[Dataset entries]
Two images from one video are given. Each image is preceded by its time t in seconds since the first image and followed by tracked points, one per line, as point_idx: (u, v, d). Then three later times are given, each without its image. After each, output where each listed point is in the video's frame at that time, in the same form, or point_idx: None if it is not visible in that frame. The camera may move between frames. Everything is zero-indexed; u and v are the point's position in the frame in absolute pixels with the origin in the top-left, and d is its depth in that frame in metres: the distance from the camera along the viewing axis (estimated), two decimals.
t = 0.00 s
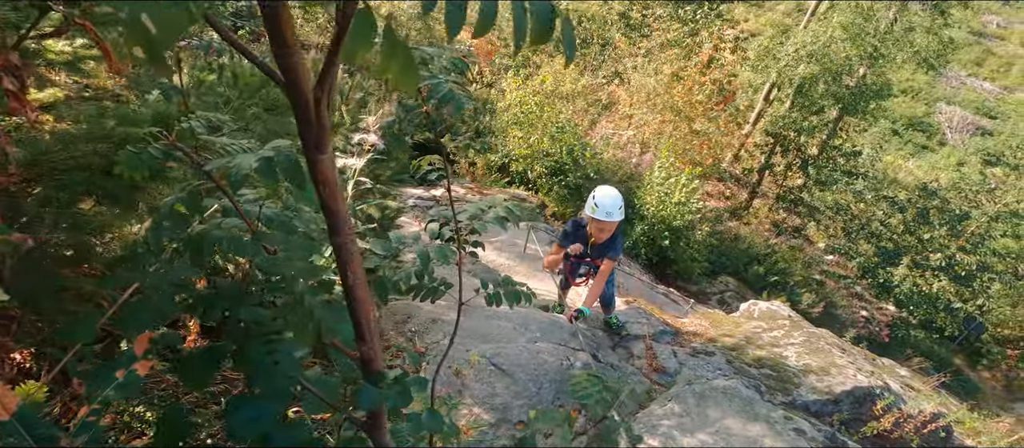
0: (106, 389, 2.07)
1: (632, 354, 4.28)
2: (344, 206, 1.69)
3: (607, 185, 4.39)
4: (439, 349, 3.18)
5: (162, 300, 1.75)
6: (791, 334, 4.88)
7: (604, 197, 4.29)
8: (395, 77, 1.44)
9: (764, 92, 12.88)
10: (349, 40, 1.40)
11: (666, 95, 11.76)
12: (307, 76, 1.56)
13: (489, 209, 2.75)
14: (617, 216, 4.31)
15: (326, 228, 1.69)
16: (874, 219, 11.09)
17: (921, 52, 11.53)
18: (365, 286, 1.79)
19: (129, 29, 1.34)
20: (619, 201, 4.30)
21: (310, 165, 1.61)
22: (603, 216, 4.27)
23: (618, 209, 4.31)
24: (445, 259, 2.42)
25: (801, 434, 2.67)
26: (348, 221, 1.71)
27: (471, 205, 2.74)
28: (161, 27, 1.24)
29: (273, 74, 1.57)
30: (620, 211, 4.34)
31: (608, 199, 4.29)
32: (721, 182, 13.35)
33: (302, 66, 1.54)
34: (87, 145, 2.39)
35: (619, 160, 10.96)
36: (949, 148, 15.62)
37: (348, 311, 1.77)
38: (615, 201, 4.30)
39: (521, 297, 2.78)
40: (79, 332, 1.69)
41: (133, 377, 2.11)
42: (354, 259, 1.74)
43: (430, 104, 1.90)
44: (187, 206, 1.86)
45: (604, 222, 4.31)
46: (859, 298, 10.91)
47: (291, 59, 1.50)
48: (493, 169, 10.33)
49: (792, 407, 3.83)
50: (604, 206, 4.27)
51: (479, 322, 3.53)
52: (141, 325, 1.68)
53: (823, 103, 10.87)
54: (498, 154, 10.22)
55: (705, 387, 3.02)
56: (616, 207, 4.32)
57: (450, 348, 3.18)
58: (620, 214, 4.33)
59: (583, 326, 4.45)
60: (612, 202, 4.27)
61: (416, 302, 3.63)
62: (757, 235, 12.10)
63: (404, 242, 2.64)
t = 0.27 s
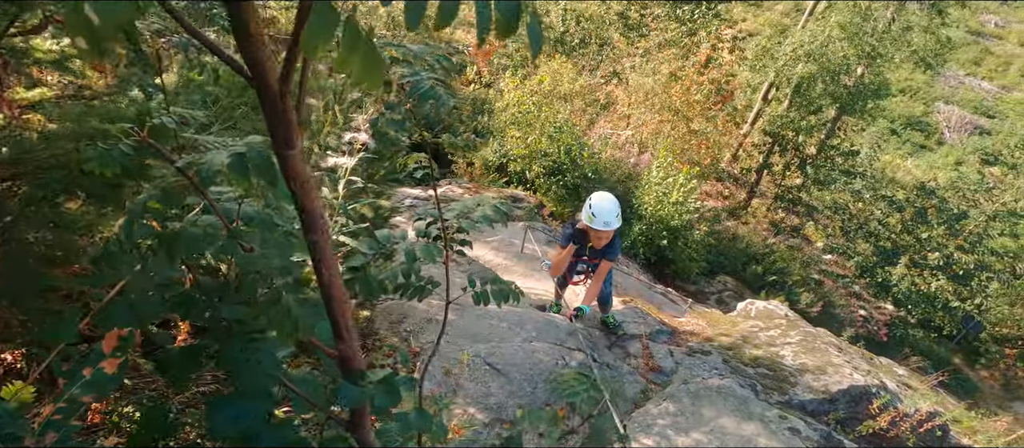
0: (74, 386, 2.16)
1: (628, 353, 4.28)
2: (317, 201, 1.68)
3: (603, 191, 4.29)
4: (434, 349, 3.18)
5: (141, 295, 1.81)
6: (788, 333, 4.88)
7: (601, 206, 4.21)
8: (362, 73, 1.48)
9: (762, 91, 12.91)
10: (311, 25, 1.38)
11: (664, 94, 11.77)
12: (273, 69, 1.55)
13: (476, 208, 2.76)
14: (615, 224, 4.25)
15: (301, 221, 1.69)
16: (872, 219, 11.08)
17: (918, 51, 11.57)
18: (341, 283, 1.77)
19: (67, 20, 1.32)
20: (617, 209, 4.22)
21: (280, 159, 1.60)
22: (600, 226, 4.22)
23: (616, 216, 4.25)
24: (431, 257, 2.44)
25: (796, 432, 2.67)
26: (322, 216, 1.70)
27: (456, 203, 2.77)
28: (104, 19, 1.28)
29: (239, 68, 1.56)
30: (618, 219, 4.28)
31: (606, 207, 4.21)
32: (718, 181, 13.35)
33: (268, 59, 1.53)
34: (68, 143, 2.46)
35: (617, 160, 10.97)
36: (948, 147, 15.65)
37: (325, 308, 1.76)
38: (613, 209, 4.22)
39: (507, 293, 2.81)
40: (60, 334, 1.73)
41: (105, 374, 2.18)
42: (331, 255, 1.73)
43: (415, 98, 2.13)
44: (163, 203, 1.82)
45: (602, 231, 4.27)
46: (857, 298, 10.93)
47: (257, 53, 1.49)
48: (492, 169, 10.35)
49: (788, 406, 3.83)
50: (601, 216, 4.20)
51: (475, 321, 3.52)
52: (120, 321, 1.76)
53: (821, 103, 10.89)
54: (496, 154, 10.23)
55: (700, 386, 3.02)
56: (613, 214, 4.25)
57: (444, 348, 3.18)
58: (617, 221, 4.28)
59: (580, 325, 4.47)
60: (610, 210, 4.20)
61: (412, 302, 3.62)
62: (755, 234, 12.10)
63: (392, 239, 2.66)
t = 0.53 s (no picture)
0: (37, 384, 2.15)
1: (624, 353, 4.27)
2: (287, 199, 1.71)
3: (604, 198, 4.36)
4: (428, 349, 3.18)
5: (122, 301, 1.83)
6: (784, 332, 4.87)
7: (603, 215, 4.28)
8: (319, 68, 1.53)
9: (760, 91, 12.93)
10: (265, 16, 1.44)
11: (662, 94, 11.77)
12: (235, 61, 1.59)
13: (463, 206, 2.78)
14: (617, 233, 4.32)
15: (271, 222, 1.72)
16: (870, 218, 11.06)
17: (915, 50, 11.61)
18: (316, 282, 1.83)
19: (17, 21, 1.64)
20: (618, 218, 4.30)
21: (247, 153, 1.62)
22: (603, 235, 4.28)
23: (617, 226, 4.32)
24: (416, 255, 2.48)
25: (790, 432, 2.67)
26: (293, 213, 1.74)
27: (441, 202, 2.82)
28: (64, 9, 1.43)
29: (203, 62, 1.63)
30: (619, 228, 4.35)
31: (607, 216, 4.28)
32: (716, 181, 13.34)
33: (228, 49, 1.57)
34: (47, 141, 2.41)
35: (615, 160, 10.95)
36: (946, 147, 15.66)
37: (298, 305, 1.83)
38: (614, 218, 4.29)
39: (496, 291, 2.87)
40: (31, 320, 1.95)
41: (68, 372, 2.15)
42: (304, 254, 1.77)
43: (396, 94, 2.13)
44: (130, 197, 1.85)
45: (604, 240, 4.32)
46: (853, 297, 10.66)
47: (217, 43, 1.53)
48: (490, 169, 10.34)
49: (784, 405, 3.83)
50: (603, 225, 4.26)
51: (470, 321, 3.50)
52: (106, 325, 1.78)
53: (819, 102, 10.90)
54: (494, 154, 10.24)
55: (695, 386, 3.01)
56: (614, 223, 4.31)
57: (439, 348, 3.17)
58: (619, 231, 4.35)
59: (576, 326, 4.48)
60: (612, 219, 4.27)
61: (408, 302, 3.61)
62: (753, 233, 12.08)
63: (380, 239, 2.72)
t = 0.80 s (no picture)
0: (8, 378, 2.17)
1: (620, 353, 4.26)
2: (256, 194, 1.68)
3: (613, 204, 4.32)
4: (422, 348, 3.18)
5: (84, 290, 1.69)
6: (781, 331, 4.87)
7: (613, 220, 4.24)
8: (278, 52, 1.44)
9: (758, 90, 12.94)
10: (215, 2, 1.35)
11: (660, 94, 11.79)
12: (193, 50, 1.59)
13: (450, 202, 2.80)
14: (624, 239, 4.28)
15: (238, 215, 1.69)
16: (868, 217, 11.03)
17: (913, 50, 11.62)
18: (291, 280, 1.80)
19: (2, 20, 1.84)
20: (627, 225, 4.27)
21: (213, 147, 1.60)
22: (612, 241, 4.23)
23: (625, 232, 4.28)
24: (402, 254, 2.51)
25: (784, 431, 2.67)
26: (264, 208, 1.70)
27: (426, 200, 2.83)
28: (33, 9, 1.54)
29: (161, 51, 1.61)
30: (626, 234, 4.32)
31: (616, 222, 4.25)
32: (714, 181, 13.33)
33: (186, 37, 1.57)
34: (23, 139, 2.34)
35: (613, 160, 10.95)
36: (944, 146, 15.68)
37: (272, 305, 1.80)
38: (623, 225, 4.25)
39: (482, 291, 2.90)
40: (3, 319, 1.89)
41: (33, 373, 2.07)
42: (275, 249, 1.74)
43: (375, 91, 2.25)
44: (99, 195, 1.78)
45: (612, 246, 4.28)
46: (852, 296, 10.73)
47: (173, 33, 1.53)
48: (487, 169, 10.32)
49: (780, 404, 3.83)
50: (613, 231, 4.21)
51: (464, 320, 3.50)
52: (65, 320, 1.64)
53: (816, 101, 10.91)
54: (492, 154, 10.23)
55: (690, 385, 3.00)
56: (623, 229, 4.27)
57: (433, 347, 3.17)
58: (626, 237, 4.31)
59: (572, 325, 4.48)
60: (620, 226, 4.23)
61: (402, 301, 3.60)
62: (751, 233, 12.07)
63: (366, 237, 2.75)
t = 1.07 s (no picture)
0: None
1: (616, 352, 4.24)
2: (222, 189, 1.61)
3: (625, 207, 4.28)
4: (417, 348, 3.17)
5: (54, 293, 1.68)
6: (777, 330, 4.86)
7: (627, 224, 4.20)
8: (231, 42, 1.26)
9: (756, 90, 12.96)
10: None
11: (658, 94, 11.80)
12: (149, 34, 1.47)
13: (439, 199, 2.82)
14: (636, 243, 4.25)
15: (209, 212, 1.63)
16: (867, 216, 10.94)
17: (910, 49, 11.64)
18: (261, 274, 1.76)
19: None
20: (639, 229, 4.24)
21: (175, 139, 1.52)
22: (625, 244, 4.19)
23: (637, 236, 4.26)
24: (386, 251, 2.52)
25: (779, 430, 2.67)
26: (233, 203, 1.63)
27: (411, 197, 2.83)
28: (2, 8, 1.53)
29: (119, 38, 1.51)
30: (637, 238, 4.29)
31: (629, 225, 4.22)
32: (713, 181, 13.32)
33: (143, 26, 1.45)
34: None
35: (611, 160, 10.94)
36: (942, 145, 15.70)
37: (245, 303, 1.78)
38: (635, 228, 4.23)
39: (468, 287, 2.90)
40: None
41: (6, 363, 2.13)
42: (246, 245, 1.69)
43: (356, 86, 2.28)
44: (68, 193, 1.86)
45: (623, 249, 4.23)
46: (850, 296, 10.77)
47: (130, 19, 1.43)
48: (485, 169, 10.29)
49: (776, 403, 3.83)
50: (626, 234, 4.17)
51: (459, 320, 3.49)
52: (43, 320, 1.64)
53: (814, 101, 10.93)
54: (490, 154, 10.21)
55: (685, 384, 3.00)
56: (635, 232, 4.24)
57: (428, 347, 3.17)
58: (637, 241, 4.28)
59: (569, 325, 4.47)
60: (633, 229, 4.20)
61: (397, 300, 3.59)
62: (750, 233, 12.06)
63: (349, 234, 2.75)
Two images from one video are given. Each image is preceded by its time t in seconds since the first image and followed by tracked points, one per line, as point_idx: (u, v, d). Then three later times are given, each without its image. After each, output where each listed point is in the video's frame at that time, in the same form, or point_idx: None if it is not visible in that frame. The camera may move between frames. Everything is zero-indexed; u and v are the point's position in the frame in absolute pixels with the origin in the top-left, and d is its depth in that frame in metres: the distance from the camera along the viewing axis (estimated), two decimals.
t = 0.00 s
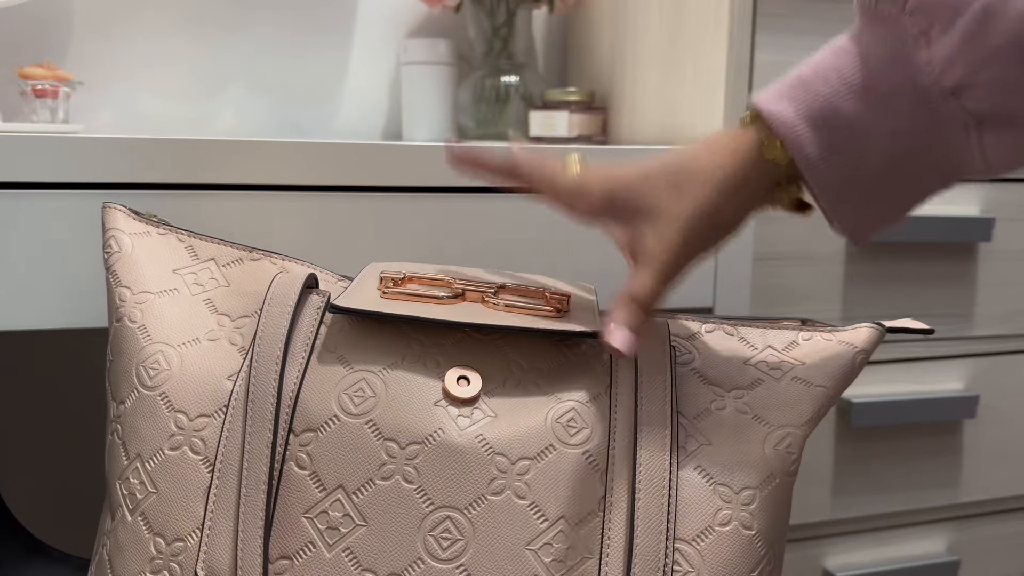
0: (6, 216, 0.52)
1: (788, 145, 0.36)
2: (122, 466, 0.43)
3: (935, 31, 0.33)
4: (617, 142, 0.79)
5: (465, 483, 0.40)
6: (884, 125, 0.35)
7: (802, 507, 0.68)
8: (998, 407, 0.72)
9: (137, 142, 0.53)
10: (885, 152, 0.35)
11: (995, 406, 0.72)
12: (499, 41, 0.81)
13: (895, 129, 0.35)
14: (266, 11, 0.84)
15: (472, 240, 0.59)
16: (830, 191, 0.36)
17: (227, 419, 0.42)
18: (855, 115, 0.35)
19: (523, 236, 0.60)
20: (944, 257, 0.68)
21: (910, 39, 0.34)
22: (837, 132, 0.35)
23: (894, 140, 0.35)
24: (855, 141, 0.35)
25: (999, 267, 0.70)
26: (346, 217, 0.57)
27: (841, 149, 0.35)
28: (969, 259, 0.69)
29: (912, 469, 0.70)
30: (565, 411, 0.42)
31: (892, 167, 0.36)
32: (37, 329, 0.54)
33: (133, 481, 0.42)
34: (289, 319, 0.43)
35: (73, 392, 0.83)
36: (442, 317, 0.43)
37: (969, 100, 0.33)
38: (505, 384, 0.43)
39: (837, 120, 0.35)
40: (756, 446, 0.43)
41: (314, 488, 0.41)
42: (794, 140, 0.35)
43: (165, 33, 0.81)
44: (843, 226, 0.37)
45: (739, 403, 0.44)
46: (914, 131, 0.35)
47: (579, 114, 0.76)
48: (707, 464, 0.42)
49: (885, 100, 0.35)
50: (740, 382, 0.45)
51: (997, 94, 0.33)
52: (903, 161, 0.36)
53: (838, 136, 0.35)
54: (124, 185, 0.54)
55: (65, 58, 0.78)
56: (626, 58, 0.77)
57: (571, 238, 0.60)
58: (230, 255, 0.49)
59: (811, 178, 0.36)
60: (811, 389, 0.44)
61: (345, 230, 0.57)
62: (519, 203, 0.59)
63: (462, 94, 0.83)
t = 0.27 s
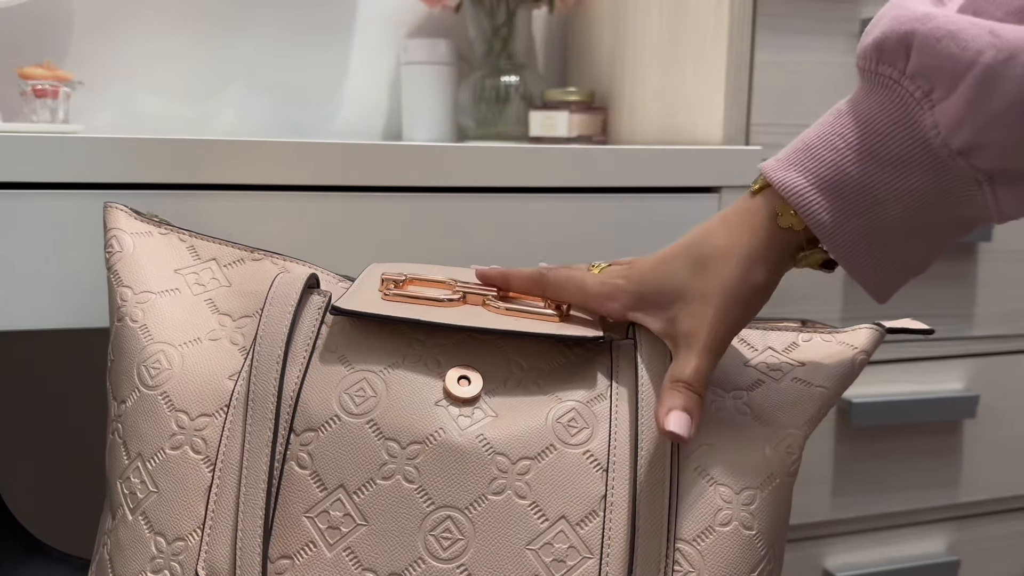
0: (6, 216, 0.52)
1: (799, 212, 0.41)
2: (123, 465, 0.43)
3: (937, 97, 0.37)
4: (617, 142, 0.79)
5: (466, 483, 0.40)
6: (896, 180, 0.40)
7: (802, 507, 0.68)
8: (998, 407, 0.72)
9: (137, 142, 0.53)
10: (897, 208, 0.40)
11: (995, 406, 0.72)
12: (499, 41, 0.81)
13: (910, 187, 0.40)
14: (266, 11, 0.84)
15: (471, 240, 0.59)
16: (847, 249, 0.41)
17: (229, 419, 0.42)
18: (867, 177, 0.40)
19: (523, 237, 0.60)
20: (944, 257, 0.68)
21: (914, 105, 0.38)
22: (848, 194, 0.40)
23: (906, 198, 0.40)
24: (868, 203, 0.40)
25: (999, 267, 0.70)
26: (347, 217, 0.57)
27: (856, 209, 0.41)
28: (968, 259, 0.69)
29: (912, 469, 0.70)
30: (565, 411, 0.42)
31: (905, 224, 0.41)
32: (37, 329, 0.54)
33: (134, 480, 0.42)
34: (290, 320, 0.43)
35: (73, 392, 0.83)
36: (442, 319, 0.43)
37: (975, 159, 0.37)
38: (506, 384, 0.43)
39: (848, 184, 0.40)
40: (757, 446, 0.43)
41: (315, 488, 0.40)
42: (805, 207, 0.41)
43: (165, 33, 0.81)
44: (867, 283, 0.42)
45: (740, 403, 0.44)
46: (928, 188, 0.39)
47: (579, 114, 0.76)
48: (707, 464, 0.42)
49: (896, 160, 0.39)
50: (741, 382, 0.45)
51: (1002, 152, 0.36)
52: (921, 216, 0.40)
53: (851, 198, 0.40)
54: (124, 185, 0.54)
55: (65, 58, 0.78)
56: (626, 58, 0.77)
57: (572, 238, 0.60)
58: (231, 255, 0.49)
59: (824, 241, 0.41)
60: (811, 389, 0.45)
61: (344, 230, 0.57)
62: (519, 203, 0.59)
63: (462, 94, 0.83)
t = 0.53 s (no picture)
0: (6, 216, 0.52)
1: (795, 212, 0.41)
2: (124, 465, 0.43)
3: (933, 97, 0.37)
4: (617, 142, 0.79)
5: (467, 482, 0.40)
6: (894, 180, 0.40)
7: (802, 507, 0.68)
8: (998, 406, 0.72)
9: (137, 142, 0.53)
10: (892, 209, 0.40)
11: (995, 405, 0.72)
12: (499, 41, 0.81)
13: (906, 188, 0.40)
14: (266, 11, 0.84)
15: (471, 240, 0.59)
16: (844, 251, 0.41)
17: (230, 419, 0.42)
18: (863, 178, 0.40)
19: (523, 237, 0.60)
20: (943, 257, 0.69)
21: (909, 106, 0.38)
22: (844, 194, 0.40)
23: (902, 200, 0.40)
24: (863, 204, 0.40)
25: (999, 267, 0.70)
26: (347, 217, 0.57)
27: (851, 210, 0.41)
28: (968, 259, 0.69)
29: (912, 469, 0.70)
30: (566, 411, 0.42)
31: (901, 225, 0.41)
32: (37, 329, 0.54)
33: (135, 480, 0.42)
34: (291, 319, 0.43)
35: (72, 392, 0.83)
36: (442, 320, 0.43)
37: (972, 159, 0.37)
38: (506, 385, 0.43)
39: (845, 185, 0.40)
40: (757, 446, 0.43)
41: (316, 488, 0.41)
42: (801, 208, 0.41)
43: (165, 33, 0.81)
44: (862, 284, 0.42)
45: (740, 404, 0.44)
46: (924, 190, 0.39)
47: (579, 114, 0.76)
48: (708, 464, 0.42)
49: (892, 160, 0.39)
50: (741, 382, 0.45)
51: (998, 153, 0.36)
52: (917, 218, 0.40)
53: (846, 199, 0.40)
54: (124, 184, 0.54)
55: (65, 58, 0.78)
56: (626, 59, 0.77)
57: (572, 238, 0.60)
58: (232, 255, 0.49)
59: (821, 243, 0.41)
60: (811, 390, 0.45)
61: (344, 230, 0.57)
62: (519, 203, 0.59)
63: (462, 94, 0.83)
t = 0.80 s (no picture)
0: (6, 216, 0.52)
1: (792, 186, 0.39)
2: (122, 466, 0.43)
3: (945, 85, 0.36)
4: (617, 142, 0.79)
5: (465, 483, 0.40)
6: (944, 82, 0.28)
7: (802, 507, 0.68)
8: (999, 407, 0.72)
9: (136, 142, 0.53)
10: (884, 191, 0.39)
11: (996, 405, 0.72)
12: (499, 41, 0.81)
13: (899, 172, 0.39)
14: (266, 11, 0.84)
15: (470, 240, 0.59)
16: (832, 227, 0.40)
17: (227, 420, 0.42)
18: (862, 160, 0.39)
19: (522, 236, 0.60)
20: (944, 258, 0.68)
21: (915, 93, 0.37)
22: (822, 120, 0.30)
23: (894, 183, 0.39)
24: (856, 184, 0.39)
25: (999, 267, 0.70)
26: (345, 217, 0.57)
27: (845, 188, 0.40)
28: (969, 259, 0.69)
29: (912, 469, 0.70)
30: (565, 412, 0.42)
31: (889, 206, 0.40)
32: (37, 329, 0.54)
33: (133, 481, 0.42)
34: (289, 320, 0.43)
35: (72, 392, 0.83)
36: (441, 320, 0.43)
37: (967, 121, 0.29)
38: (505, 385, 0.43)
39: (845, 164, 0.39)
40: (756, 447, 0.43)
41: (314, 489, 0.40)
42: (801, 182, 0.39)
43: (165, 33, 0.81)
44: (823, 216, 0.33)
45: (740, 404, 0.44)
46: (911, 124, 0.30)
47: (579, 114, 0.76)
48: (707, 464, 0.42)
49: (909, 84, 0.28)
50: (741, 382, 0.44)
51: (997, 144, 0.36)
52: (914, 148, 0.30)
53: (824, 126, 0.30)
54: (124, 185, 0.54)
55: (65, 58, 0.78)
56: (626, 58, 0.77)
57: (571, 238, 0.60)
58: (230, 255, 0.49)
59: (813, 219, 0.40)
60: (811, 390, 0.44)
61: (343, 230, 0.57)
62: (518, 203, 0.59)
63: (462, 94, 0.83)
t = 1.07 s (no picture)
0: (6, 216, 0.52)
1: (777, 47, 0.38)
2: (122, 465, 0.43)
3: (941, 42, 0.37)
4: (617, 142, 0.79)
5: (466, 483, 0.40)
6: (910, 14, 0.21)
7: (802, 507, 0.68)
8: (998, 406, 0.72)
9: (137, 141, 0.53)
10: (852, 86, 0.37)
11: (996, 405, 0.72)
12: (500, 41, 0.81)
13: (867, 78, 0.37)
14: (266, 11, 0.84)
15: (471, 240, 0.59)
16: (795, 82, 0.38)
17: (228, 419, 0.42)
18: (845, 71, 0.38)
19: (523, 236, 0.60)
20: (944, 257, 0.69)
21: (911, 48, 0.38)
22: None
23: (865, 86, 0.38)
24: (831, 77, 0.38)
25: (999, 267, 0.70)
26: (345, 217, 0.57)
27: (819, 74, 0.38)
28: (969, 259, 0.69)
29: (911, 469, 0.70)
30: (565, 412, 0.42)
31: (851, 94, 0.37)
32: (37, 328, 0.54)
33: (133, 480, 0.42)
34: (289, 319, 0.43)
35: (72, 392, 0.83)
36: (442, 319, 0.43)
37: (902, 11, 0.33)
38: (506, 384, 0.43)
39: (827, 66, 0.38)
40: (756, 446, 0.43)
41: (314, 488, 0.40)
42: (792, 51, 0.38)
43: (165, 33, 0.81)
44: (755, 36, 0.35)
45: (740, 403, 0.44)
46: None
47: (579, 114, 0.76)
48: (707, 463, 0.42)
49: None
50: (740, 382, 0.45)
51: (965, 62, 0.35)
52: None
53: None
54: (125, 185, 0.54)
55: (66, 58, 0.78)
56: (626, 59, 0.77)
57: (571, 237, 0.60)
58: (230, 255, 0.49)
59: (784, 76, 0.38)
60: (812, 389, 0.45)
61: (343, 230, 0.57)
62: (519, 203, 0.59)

> **What you need to do**:
In the records above, the line with "29: (161, 51, 1.61)" marks the start and the line with "63: (366, 237, 2.75)" marks the end; copy that stretch exactly, both lines included, and nothing else.

> **Solution to this task**:
29: (161, 51, 1.61)
30: (626, 234, 4.32)
31: (616, 222, 4.25)
32: (714, 181, 13.33)
33: (186, 37, 1.57)
34: (23, 139, 2.34)
35: (613, 160, 10.95)
36: (944, 146, 15.68)
37: (272, 305, 1.80)
38: (623, 225, 4.25)
39: (482, 291, 2.90)
40: (3, 319, 1.89)
41: (33, 373, 2.07)
42: (275, 249, 1.74)
43: (375, 91, 2.25)
44: (99, 195, 1.78)
45: (612, 246, 4.28)
46: (852, 296, 10.73)
47: (173, 33, 1.53)
48: (487, 169, 10.32)
49: (780, 404, 3.83)
50: (613, 231, 4.21)
51: (464, 320, 3.50)
52: (65, 320, 1.64)
53: (816, 101, 10.91)
54: (492, 154, 10.23)
55: (690, 385, 3.00)
56: (623, 229, 4.27)
57: (433, 347, 3.17)
58: (626, 237, 4.31)
59: (572, 325, 4.48)
60: (620, 226, 4.23)
61: (402, 301, 3.60)
62: (751, 233, 12.07)
63: (366, 237, 2.75)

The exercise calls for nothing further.